Boone challenged Peoria's elected leaders not to feel comfortable while children who don't feel embraced by the village are burning it to keep warm, quoting an African proverb.
"If you are elected by the people, there is no excuse to be disconnected, disengage, or basking in the glow of a new shiny title while the city's in pain. We sure heard from everybody when they were running their campaigns. It's time to work," Boone said.
Three elected officials attended Sunday's vigil, for which notice of a quorum was posted: 1st District councilwoman Denise Jackson; 3rd District councilman Tim Riggenbach; and 4th District councilman Andre Allen.

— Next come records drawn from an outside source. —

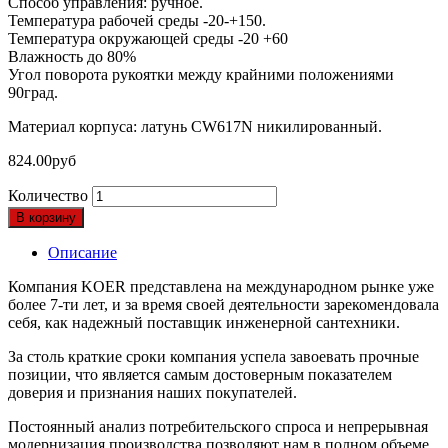
Способ управления: ручное.
Температура рабочей среды -20-+150.
Температура окружающей среды -20 +60
Влажность до 80%
Угол поворота рукоятки между крайними положениями
90град.
Материал корпуса: латунь СW617N никилированный.
824.00
руб
Количество
В корзину
Описание
Компания KOER представлена на международном рынке уже
более 7-ти лет, и за время своей деятельности зарекомендовала
себя, как надежный поставщик инженерной сантехники.
За столь краткие сроки компания успела завоевать прочные
позиции, что является самым достоверным показателем
доверия и признания наших покупателей.
Постоянный анализ потребительского спроса и непрерывная
модернизация производства позволяют нам в полном объеме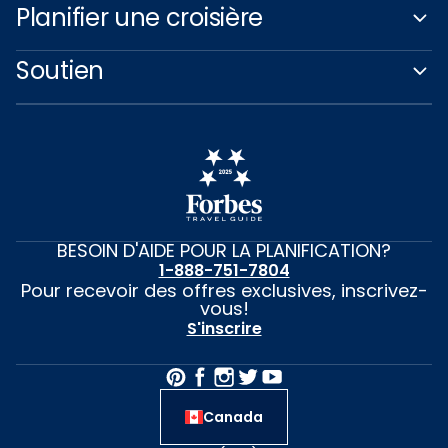
Planifier une croisière
Soutien
BESOIN D'AIDE POUR LA PLANIFICATION?
1-888-751-7804
Pour recevoir des offres exclusives, inscrivez-
vous!
S'inscrire
Canada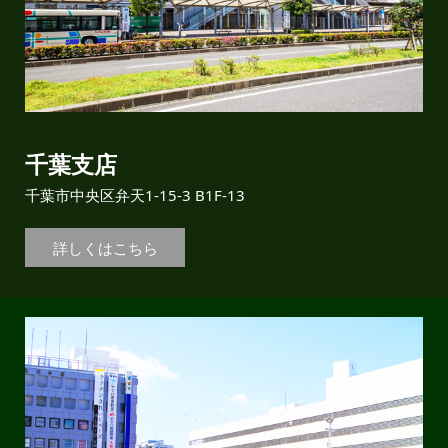
千葉支店
千葉市中央区弁天1-15-3 B1F-13
詳しくはこちら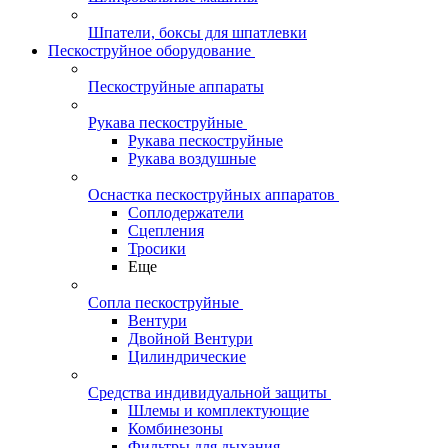
Шпатели, боксы для шпатлевки
Пескоструйное оборудование
Пескоструйные аппараты
Рукава пескоструйные
Рукава пескоструйные
Рукава воздушные
Оснастка пескоструйных аппаратов
Соплодержатели
Сцепления
Тросики
Еще
Сопла пескоструйные
Вентури
Двойной Вентури
Цилиндрические
Средства индивидуальной защиты
Шлемы и комплектующие
Комбинезоны
Фильтры для дыхания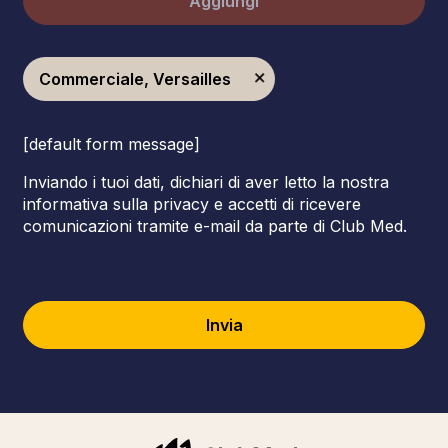
Aggiungi
Commerciale, Versailles
[default form message]
Inviando i tuoi dati, dichiari di aver letto la nostra
informativa sulla privacy e accetti di ricevere
comunicazioni tramite e-mail da parte di Club Med.
Invia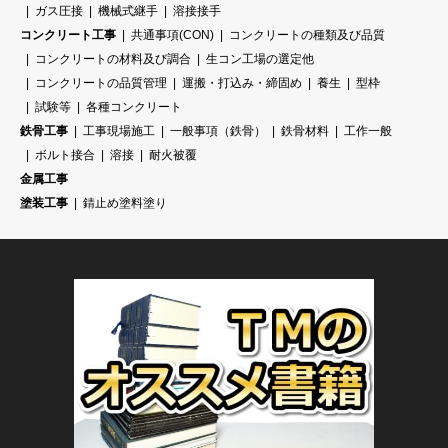
ガス圧接
機械式継手
溶接接手
コンクリート工事
共通事項(CON)
コンクリートの種類及び品質
コンクリートの材料及び調合
生コン工場の選定他
コンクリートの品質管理
運搬・打込み・締固め
養生
型枠
試験等
各種コンクリート
鉄骨工事
工事現場施工
一般事項（鉄骨）
鉄骨材料
工作一般
ボルト接合
溶接
耐火被覆
金属工事
塗装工事
錆止め塗料塗り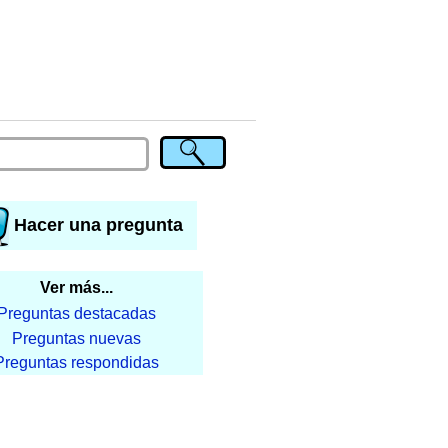
Hacer una pregunta
Ver más...
Preguntas destacadas
Preguntas nuevas
Preguntas respondidas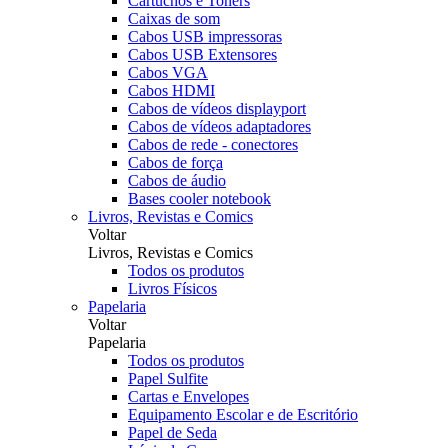
Cartuchos e Toners
Caixas de som
Cabos USB impressoras
Cabos USB Extensores
Cabos VGA
Cabos HDMI
Cabos de vídeos displayport
Cabos de vídeos adaptadores
Cabos de rede - conectores
Cabos de força
Cabos de áudio
Bases cooler notebook
Livros, Revistas e Comics
Voltar
Livros, Revistas e Comics
Todos os produtos
Livros Físicos
Papelaria
Voltar
Papelaria
Todos os produtos
Papel Sulfite
Cartas e Envelopes
Equipamento Escolar e de Escritório
Papel de Seda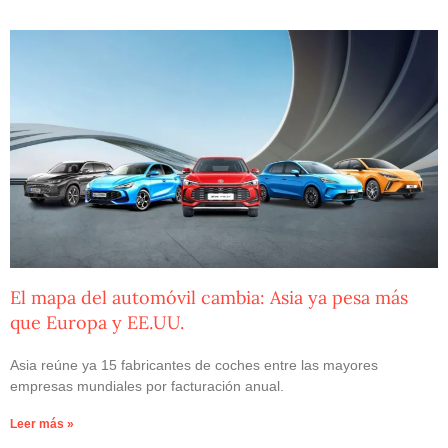
El mapa del automóvil cambia: Asia ya pesa más
que Europa y EE.UU.
Asia reúne ya 15 fabricantes de coches entre las mayores
empresas mundiales por facturación anual.
Leer más »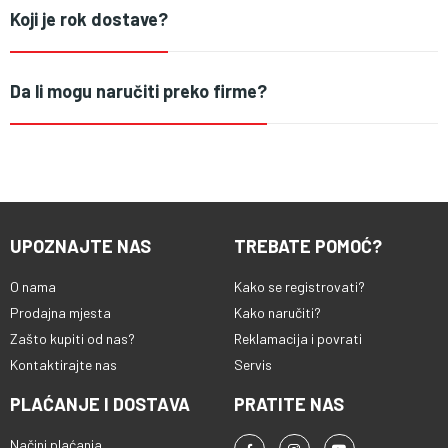
Koji je rok dostave?
Da li mogu naručiti preko firme?
UPOZNAJTE NAS
TREBATE POMOĆ?
O nama
Kako se registrovati?
Prodajna mjesta
Kako naručiti?
Zašto kupiti od nas?
Reklamacija i povrati
Kontaktirajte nas
Servis
PLAĆANJE I DOSTAVA
PRATITE NAS
Načini plaćanja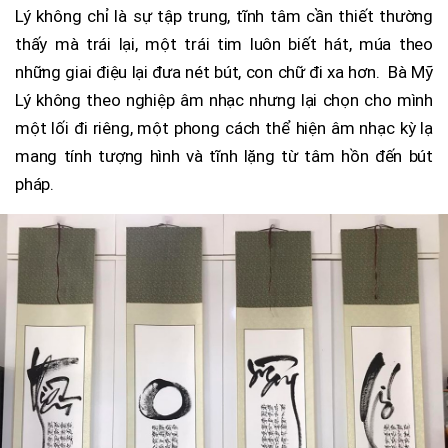
Lý không chỉ là sự tập trung, tĩnh tâm cần thiết thường
thấy mà trái lại, một trái tim luôn biết hát, múa theo
những giai điệu lại đưa nét bút, con chữ đi xa hơn. Bà Mỹ
Lý không theo nghiệp âm nhạc nhưng lại chọn cho mình
một lối đi riêng, một phong cách thể hiện âm nhạc kỳ lạ
mang tính tượng hình và tĩnh lặng từ tâm hồn đến bút
pháp.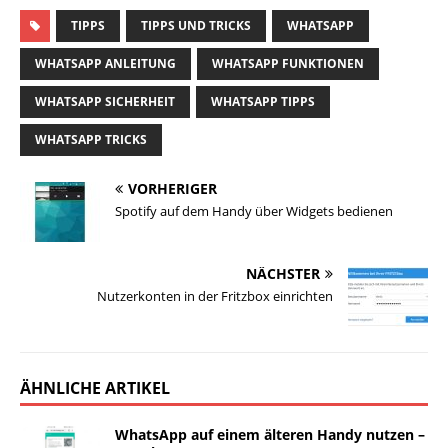
TIPPS
TIPPS UND TRICKS
WHATSAPP
WHATSAPP ANLEITUNG
WHATSAPP FUNKTIONEN
WHATSAPP SICHERHEIT
WHATSAPP TIPPS
WHATSAPP TRICKS
VORHERIGER
Spotify auf dem Handy über Widgets bedienen
NÄCHSTER
Nutzerkonten in der Fritzbox einrichten
ÄHNLICHE ARTIKEL
WhatsApp auf einem älteren Handy nutzen –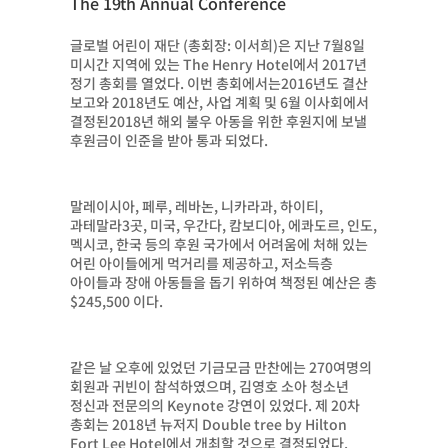
The 19th Annual Conference
글로벌 어린이 재단 (총회장: 이서희)은 지난 7월8일
미시간 지역에 있는 The Henry Hotel에서 2017년
정기 총회를 열었다. 이번 총회에서는2016년도 결산
보고와 2018년도 예산, 사업 계획 및 6월 이사회에서
결정된2018년 해외 불우 아동을 위한 후원지에 보낼
후원금이 인준을 받아 통과 되었다.
말레이시아, 페루, 레바논, 니카라과, 하이티,
과테말라3곳, 미국, 우간다, 캄보디아, 에콰도르, 인도,
멕시코, 한국 등의 후원 국가에서 어려움에 처해 있는
어린 아이들에게 먹거리를 제공하고, 저소득층
아이들과 장애 아동들을 돕기 위하여 책정된 예산은 총
$245,500 이다.
같은 날 오후에 있었던 기금모금 만찬에는 270여명의
회원과 귀빈이 참석하였으며, 김영호 소아 청소년
정신과 전문의의 Keynote 강연이 있었다. 제 20차
총회는 2018년 뉴저지 Double tree by Hilton
Fort Lee Hotel에서 개최할 것으로 결정되었다.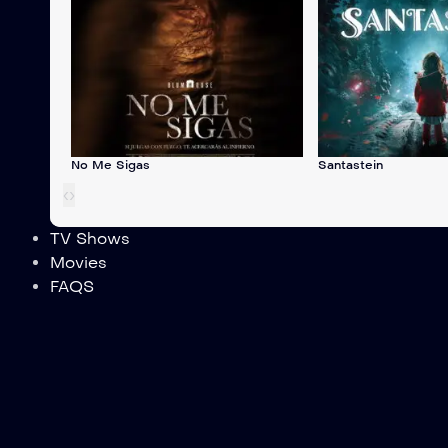
No Me Sigas
Santastein
‹
›
TV Shows
Movies
FAQS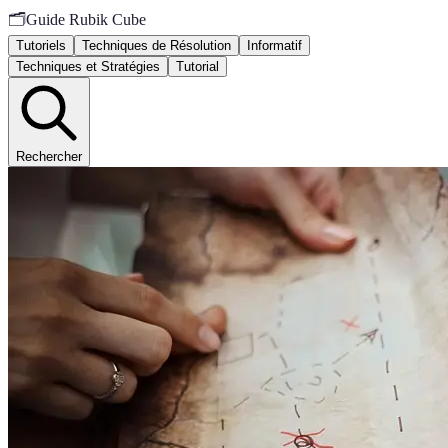
🗂️
Guide Rubik Cube
Tutoriels
Techniques de Résolution
Informatif
Techniques et Stratégies
Tutorial
Rechercher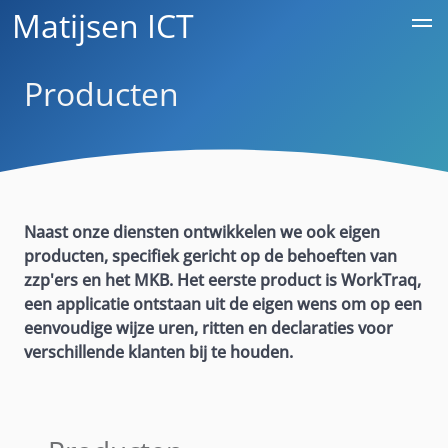
Matijsen
ICT
Producten
Naast onze diensten ontwikkelen we ook eigen
producten, specifiek gericht op de behoeften van
zzp'ers en het MKB. Het eerste product is WorkTraq,
een applicatie ontstaan uit de eigen wens om op een
eenvoudige wijze uren, ritten en declaraties voor
verschillende klanten bij te houden.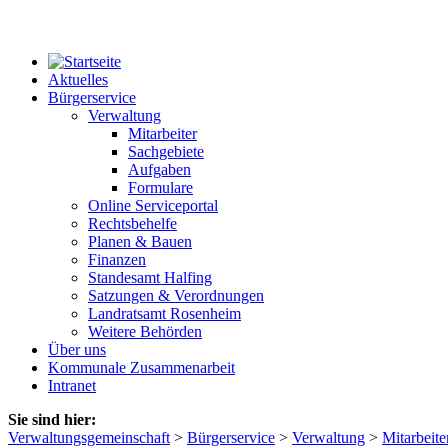
Aktuelles
Bürgerservice
Verwaltung
Mitarbeiter
Sachgebiete
Aufgaben
Formulare
Online Serviceportal
Rechtsbehelfe
Planen & Bauen
Finanzen
Standesamt Halfing
Satzungen & Verordnungen
Landratsamt Rosenheim
Weitere Behörden
Über uns
Kommunale Zusammenarbeit
Intranet
Sie sind hier:
Verwaltungsgemeinschaft
>
Bürgerservice
>
Verwaltung
>
Mitarbeite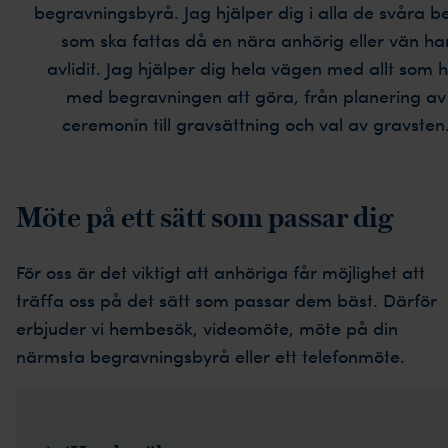
begravningsbyrå. Jag hjälper dig i alla de svåra be
som ska fattas då en nära anhörig eller vän ha
avlidit. Jag hjälper dig hela vägen med allt som 
med begravningen att göra, från planering av
ceremonin till gravsättning och val av gravsten
Möte på ett sätt som passar dig
För oss är det viktigt att anhöriga får möjlighet att
träffa oss på det sätt som passar dem bäst. Därför
erbjuder vi hembesök, videomöte, möte på din
närmsta begravningsbyrå eller ett telefonmöte.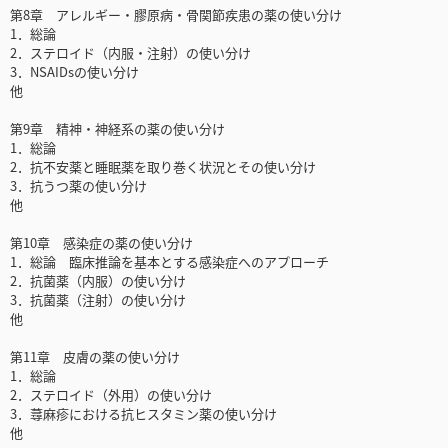
第8章 アレルギー・膠原病・骨関節疾患の薬の使い分け
1．総論
2．ステロイド（内服・注射）の使い分け
3．NSAIDsの使い分け
他
第9章 精神・神経系の薬の使い分け
1．総論
2．抗不安薬と睡眠薬を取り巻く状況とその使い分け
3．抗うつ薬の使い分け
他
第10章 感染症の薬の使い分け
1．総論 臨床推論を基本とする感染症へのアプローチ
2．抗菌薬（内服）の使い分け
3．抗菌薬（注射）の使い分け
他
第11章 皮膚の薬の使い分け
1．総論
2．ステロイド（外用）の使い分け
3．蕁麻疹における抗ヒスタミン薬の使い分け
他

Chama St. Louis, a Peoria business owner and former mayoral candidate, said high crime rates are directly tied to chronic poverty. She said addressing that underlying issue of poverty would go a long way toward healing the community.
"It doesn't have to be hard. We just need to take back the power that is rightfully ours. It's no coincidence that Black and brown communities, communities who need good policy for survival the most, are the ones who vote the least and struggle the most. Have you seen the 'Hunger Games?' Anybody watch that movie? If you haven't, it's okay. Because you're seeing it in Peoria," she said.
Pratt said the community must address its underlying trauma—- and not allow it to become a roadblock to keep working for a safer and more equitable Peoria.
"We were born traumatized. Trauma passed down from generation to generation, not even talking about the trauma that we all have by just living through this. This is not normal. This is not normal. Where we start to feel like it's normal is the tell sign that you are traumatized," Pratt said. "I know it feels it feels it's never ending. But if you don't keep grinding, it will be."